*** Opening of Material for this exercise ***
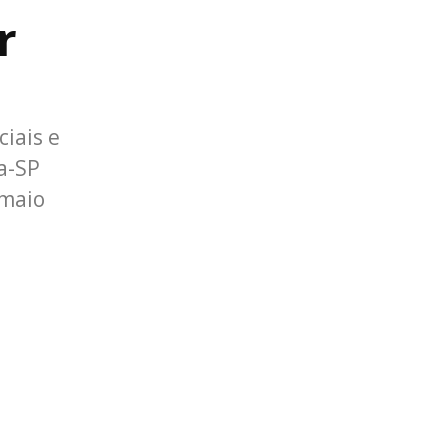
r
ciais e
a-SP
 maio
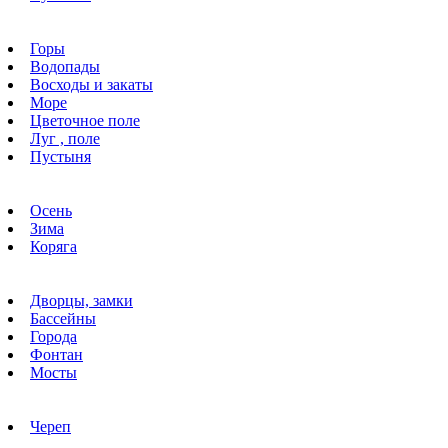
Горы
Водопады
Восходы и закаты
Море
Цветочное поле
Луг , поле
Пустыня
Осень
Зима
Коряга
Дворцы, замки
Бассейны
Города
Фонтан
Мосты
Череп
*** Close of Material for this exercise ***
*** Opening of Material for this exercise ***
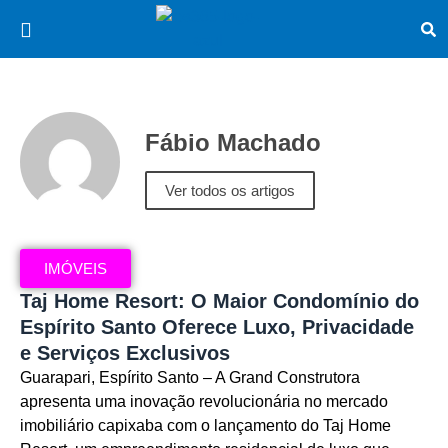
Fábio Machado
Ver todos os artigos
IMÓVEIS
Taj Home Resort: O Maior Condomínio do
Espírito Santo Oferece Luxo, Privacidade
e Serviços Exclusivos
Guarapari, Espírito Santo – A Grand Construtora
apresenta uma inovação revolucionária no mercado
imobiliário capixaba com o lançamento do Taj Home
*** Close of Material for this exercise ***
*** Opening of Material for this exercise ***
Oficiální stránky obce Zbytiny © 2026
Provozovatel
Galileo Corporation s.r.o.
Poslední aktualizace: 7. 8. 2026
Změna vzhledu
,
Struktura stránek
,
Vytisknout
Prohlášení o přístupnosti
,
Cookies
*** Close of Material for this exercise ***
## Work to be completed
Within the material above, find the lines that contain the word "Santo"; copy them.

## Output for this exercise
Espírito Santo Oferece Luxo, Privacidade
Guarapari, Espírito Santo – A Grand Construtora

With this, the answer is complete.